Purchaser agrees to pay interest at the rate of 8% per annum on all accounts thirty (30) days from date hereof and agrees to pay attorney’s fee of twenty five (25%) per cent on the aggregate balance then due and owing, on principal and interest, if the same be placed in the hands of an attorney for collection or suit, provided that in no event shall said fee be less than $100.00, together with all legal costs incurred.”
LSA-C.C. Art. 1702 provides that an affidavit of correctness of an open account is sufficient to establish a prima facie case in order to confirm a judgment of default. Defendant contends that the affidavit is insufficient to prove a contractual obligation to pay interest and attorney fees on an unpaid account. Defendant further contends that some of the invoices are not for merchandise sold but represent charges for repairs and labor costs, so that the affidavit is insufficient to prove these claims.
We agree that the claim for conventional interest and attorney fees cannot be proved by the affidavit of correctness of the open account. LSA-C.C. Article 2924 provides, in part, as follows:
“The amount of the conventional interest cannot exceed eight per cent. The same must be fixed in writing; testimonial proof of it is not admitted in any case.”
In Pooler Building Materials, Inc. v. Hogan, 244 So.2d 62 (La.App. 1st Cir. 1971) as here, the invoices sued upon were signed by several different employees from time to time, and there was no evidence that the parties ever mutually agreed that the invoices represented anything more than receipts. The court held that there was no contract between the seller and buyer for the payment of interest and attorney fees, and rejected the demand for these items. See, also, Holzer Sheet Metal Works, Inc. v. Reynolds & Marshall, 43 So.2d 169 (La.App.Orl.1949); Maloney v. Oak Builders, Inc., 256 La. 85, 235 So.2d 386 (1970).

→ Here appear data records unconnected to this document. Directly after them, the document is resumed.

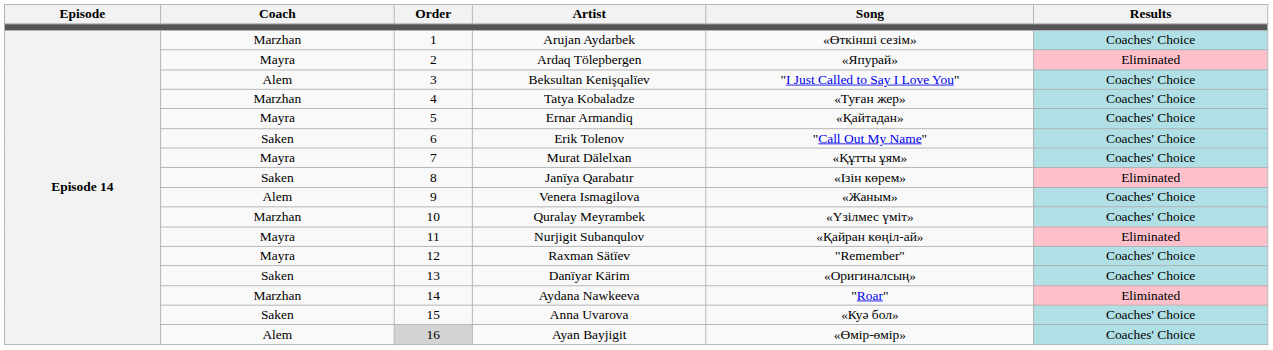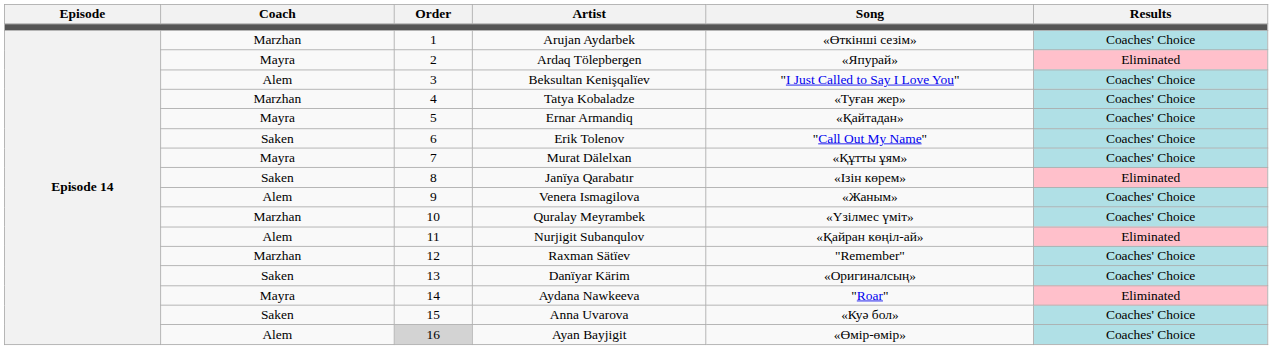Nurjigit Subanqulov | Coach: Mayra -> Alem
Raxman Sätïev | Coach: Mayra -> Marzhan
Aydana Nawkeeva | Coach: Marzhan -> Mayra
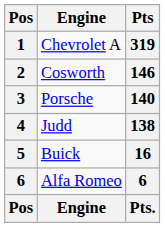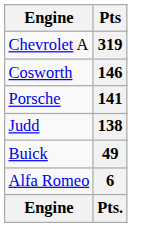- column: Pos | 1 | 2 | 3 | 4 | 5 | 6 | Pos
Porsche | Pts: 140 -> 141
Buick | Pts: 16 -> 49
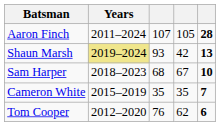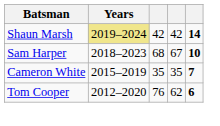- row: Aaron Finch | 2011–2024 | 107 | 105 | 28
Shaun Marsh | column 3: 93 -> 42
Shaun Marsh | column 5: 13 -> 14
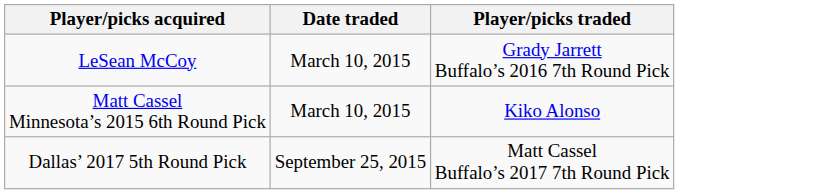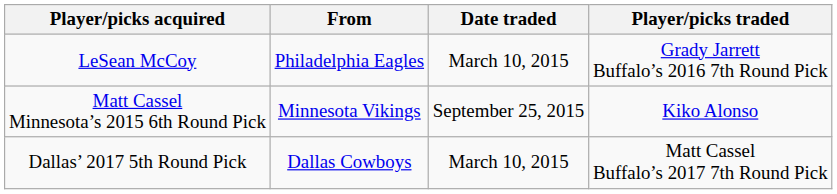+ column: From | Philadelphia Eagles | Minnesota Vikings | Dallas Cowboys
Matt Cassel Minnesota’s 2015 6th Round Pick | Date traded: March 10, 2015 -> September 25, 2015
Dallas’ 2017 5th Round Pick | Date traded: September 25, 2015 -> March 10, 2015
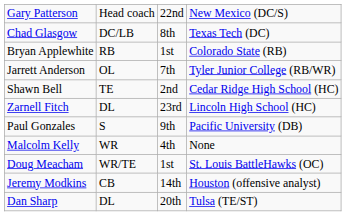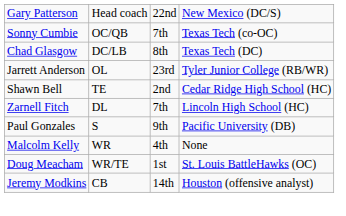+ row: Sonny Cumbie | OC/QB | 7th | Texas Tech (co-OC)
- row: Bryan Applewhite | RB | 1st | Colorado State (RB)
Jarrett Anderson | column 3: 7th -> 23rd
Zarnell Fitch | column 3: 23rd -> 7th
- row: Dan Sharp | DL | 20th | Tulsa (TE/ST)
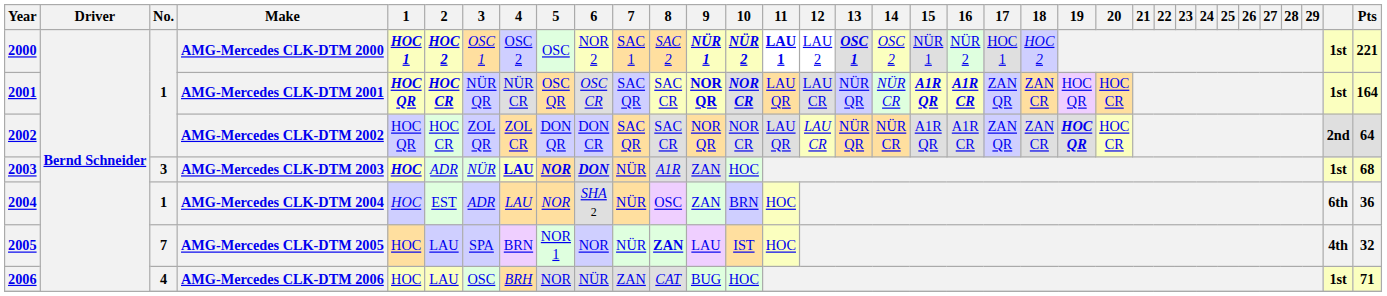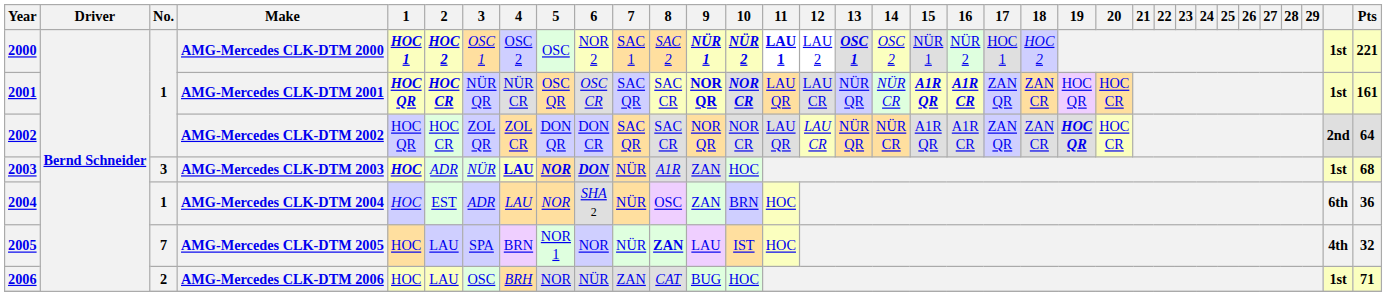AMG-Mercedes CLK-DTM 2001 | Pts: 164 -> 161
AMG-Mercedes CLK-DTM 2006 | No.: 4 -> 2
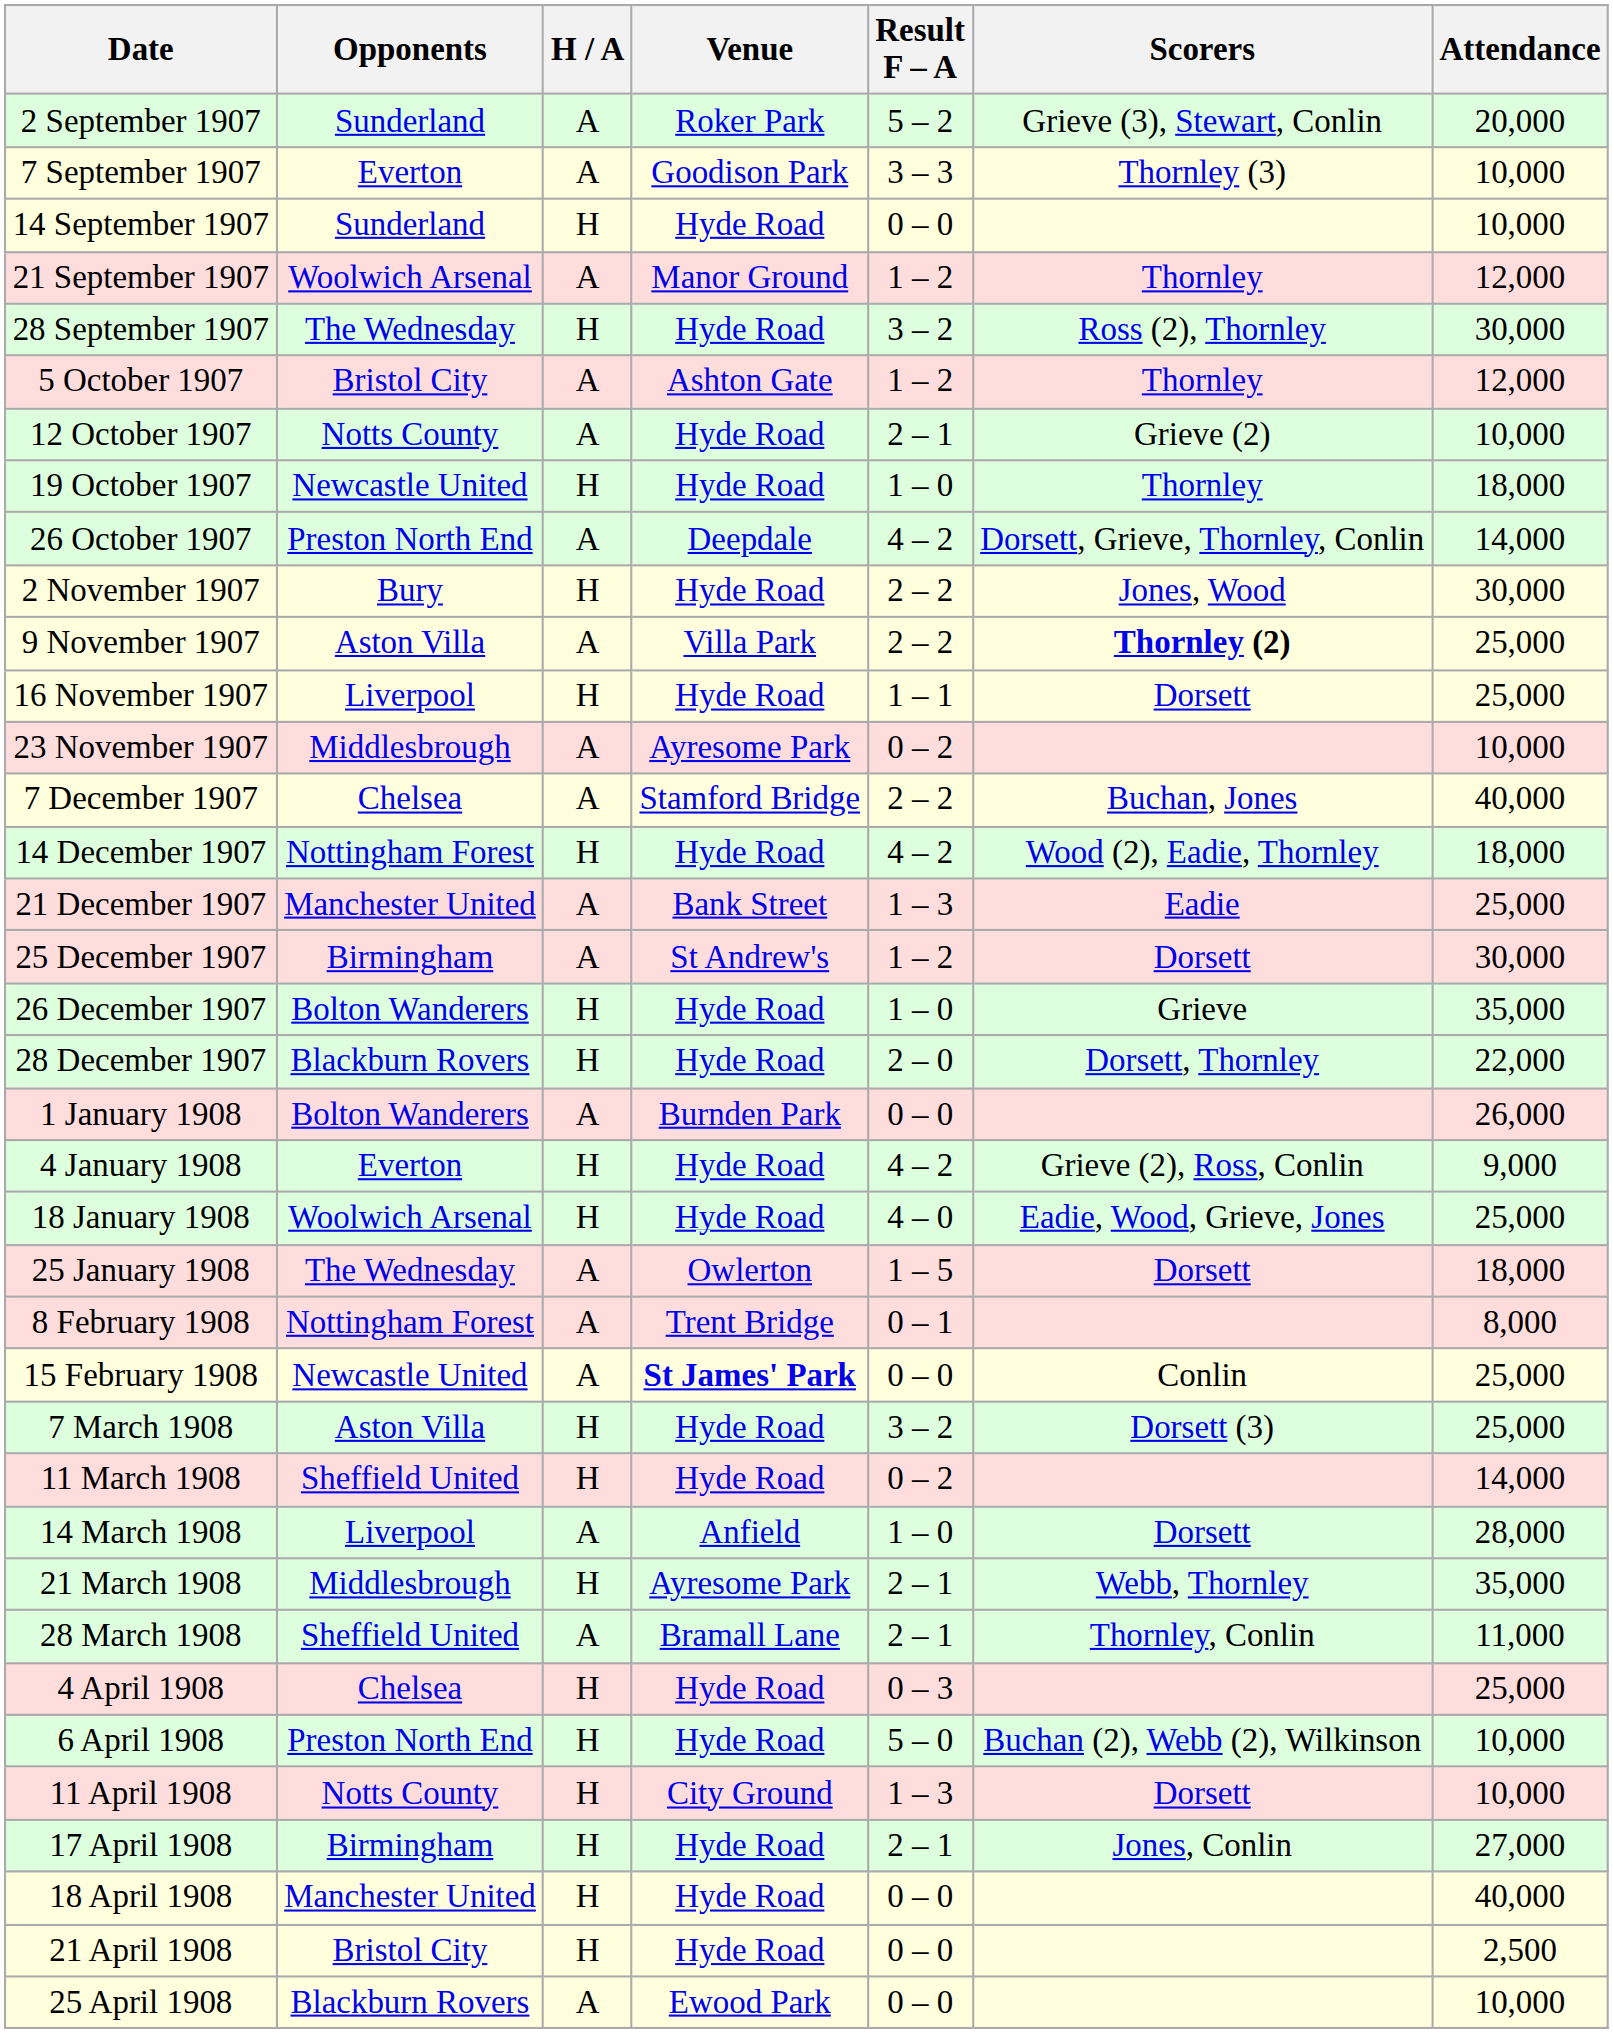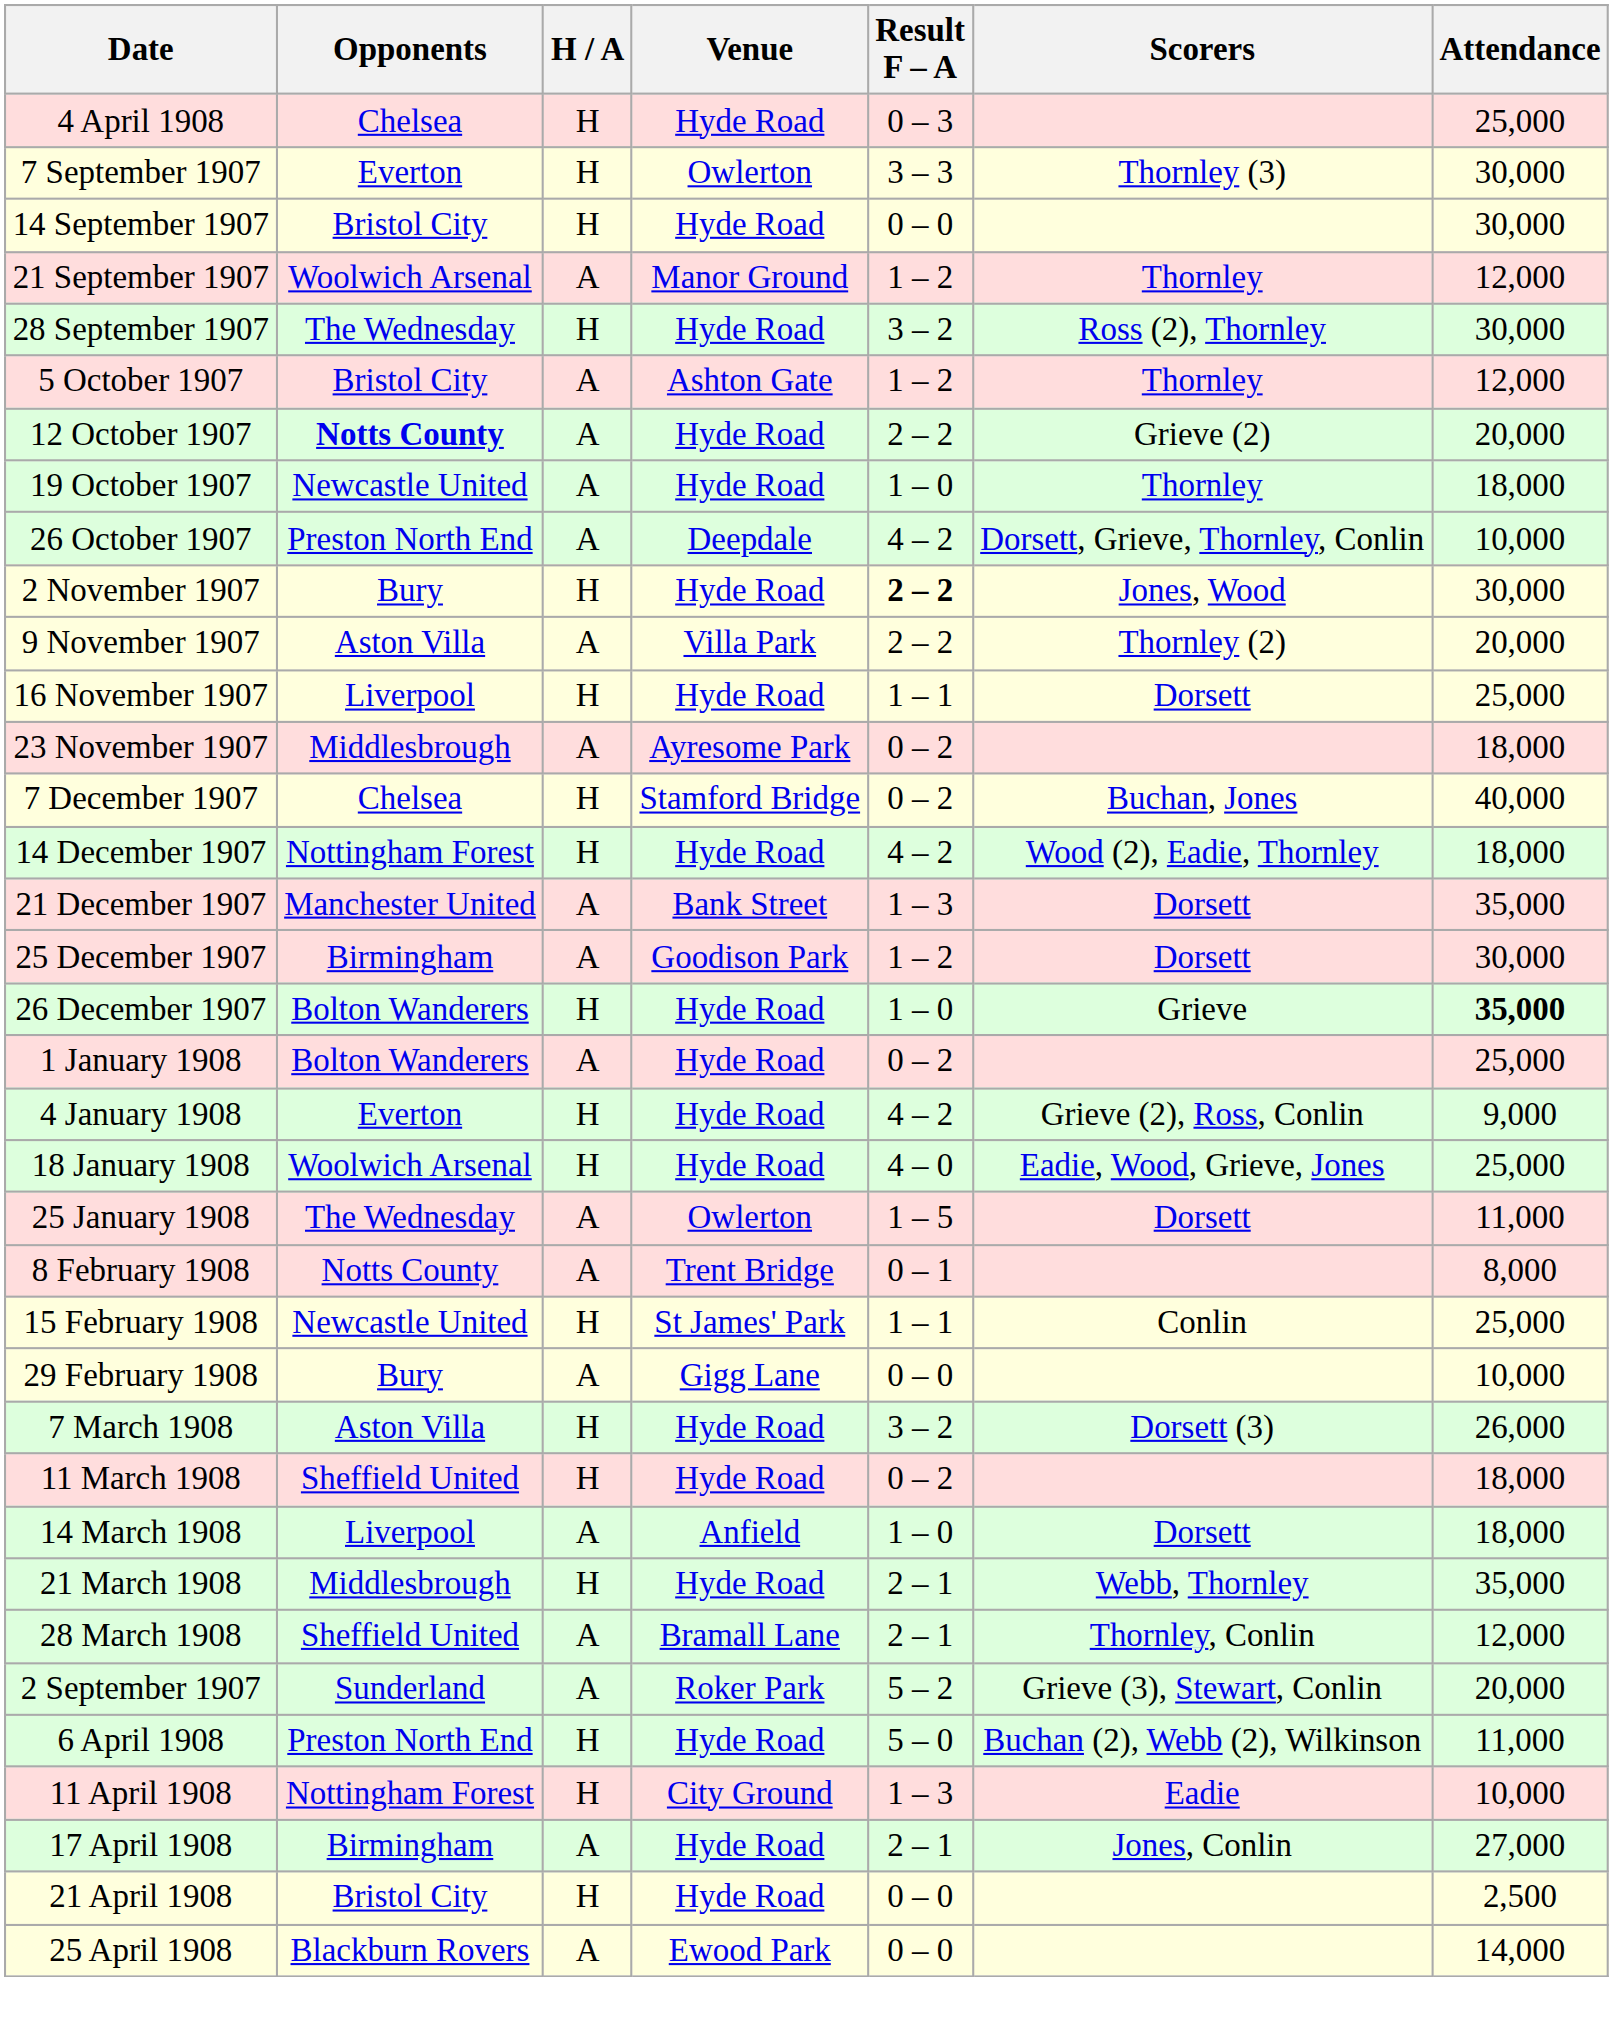rows swapped: 2 September 1907 <-> 4 April 1908
7 September 1907 | H / A: A -> H
7 September 1907 | Venue: Goodison Park -> Owlerton
7 September 1907 | Attendance: 10,000 -> 30,000
14 September 1907 | Opponents: Sunderland -> Bristol City
14 September 1907 | Attendance: 10,000 -> 30,000
12 October 1907 | Opponents: normal -> bold
12 October 1907 | Result F – A: 2 – 1 -> 2 – 2
12 October 1907 | Attendance: 10,000 -> 20,000
19 October 1907 | H / A: H -> A
26 October 1907 | Attendance: 14,000 -> 10,000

We do not agree that an “open account” can only represent sales of merchandise, for purposes of proving a prima facie case by affidavit. Where the parties have demonstrated an agreement over a period of time that services, labor and oth*242er obligations between them may be billed and acknowledged by invoices on open account, such indebtedness, as well as that for the purchase of merchandise may be proved under LSA-C.C. Art. 1702. It would be an illogical and strained interpretation of that Article of the Civil Code to find that a creditor could prove thereunder the sale of $1,000.00 in appliances by affidavit, but would be required to prove a $25.00 installation charge by the testimony of a witness.
For the above and foregoing reasons, the judgment of the trial court is amended to provide that the interest on the principal amount of the judgment shall be .reduced to interest at the legal rate and to strike the award of twenty-five per cent, attorney fees, and the judgment appealed from as thus amended is affirmed. The plaintiff-appellee is to pay all costs of this appeal.
Amended and affirmed.
ELLIS, J., dissents and assigns written reasons.